Categoria rejeitou proposta apresentada pela Prefeitura e cobra a retomada das negociações por um Plano de Carreira que valorize os trabalhadores administrativos da educação municipal
Os trabalhadores e trabalhadoras administrativos da Rede Municipal de Educação de Goiânia iniciaram, nesta segunda-feira (17), a greve aprovada pela categoria em assembleia realizada na última semana. A paralisação reivindica a valorização profissional e a construção de um Plano de Carreira que contemple as demandas dos administrativos e reconheça a importância da categoria para o funcionamento da educação pública municipal.

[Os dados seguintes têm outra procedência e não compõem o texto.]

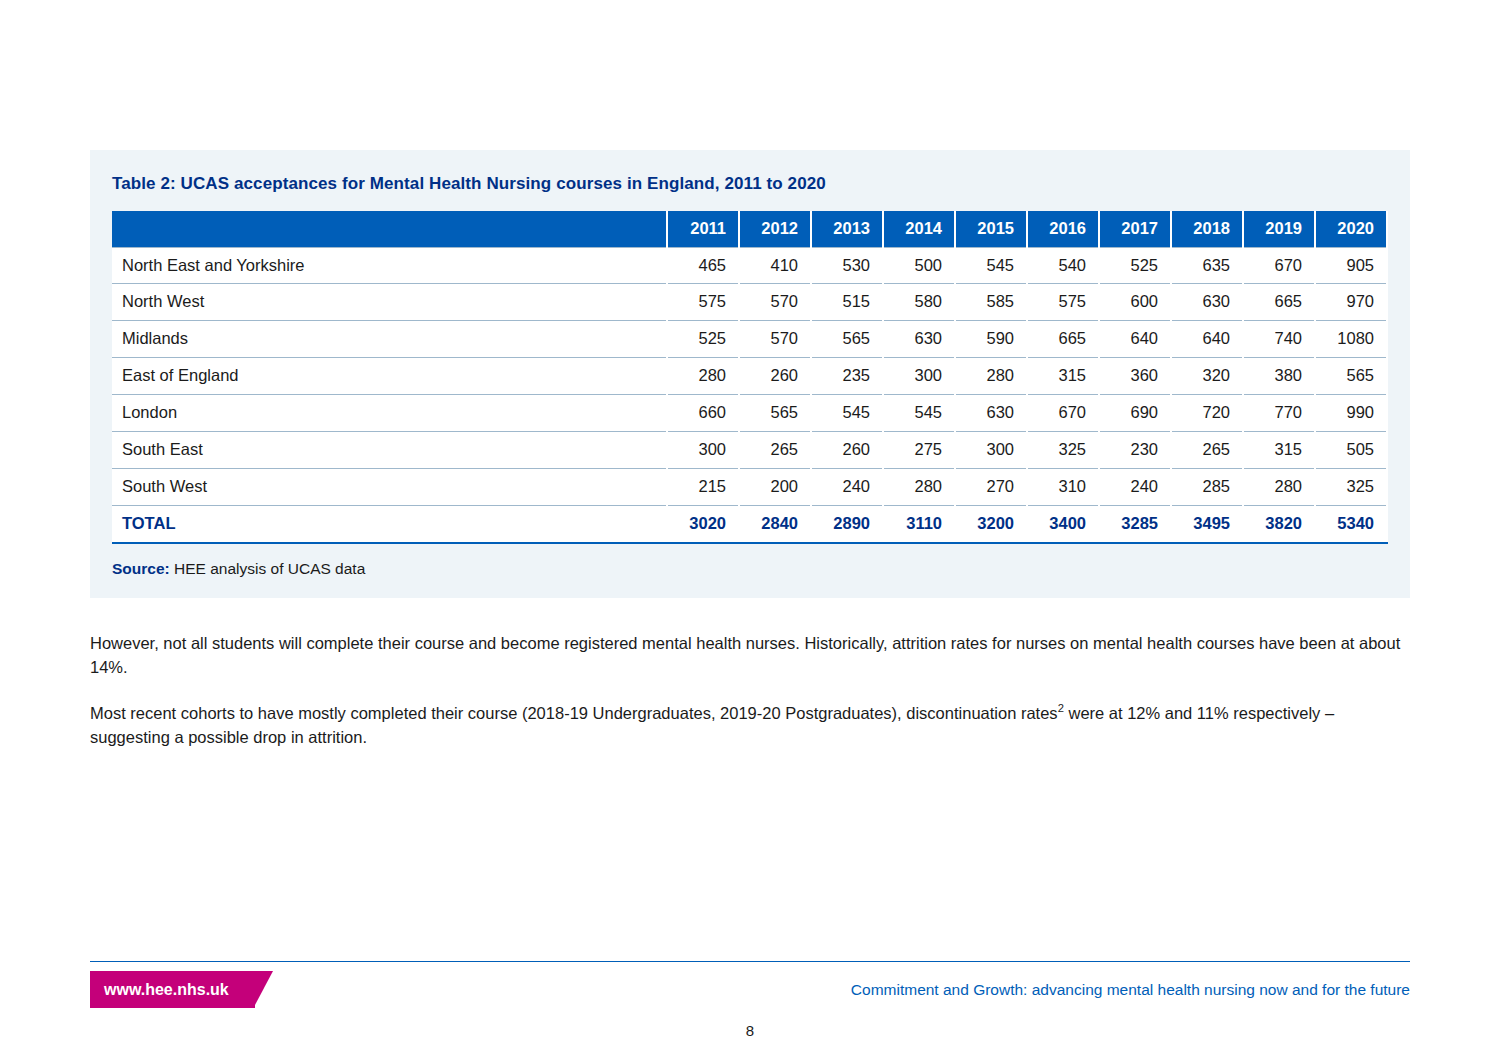Table 2: UCAS acceptances for Mental Health Nursing courses in England, 2011 to 2020
| | 2011 | 2012 | 2013 | 2014 | 2015 | 2016 | 2017 | 2018 | 2019 | 2020 |
| --- | --- | --- | --- | --- | --- | --- | --- | --- | --- | --- |
| North East and Yorkshire | 465 | 410 | 530 | 500 | 545 | 540 | 525 | 635 | 670 | 905 |
| North West | 575 | 570 | 515 | 580 | 585 | 575 | 600 | 630 | 665 | 970 |
| Midlands | 525 | 570 | 565 | 630 | 590 | 665 | 640 | 640 | 740 | 1080 |
| East of England | 280 | 260 | 235 | 300 | 280 | 315 | 360 | 320 | 380 | 565 |
| London | 660 | 565 | 545 | 545 | 630 | 670 | 690 | 720 | 770 | 990 |
| South East | 300 | 265 | 260 | 275 | 300 | 325 | 230 | 265 | 315 | 505 |
| South West | 215 | 200 | 240 | 280 | 270 | 310 | 240 | 285 | 280 | 325 |
| TOTAL | 3020 | 2840 | 2890 | 3110 | 3200 | 3400 | 3285 | 3495 | 3820 | 5340 |
Source: HEE analysis of UCAS data
However, not all students will complete their course and become registered mental health nurses. Historically, attrition rates for nurses on mental health courses have been at about 14%.
Most recent cohorts to have mostly completed their course (2018-19 Undergraduates, 2019-20 Postgraduates), discontinuation rates2 were at 12% and 11% respectively – suggesting a possible drop in attrition.
www.hee.nhs.uk
Commitment and Growth: advancing mental health nursing now and for the future
8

O início da greve marca também uma semana de mobilização organizada pelo Sindicato dos Trabalhadores em Educação de Goiás (Sintego), com visitas às unidades escolares de diferentes regiões da capital. A iniciativa busca dialogar diretamente com os trabalhadores, ampliar a adesão ao movimento e fortalecer a organização da categoria durante a paralisação.
As primeiras atividades foram realizadas nas regiões Noroeste e Leste de Goiânia. Desde as 8h desta segunda-feira, representantes do Sintego e trabalhadores percorrem unidades escolares, tendo como pontos de referência a Escola Municipal Leonísia Naves, na Região Noroeste, e a Escola Municipal Bom Jesus, na Região Leste.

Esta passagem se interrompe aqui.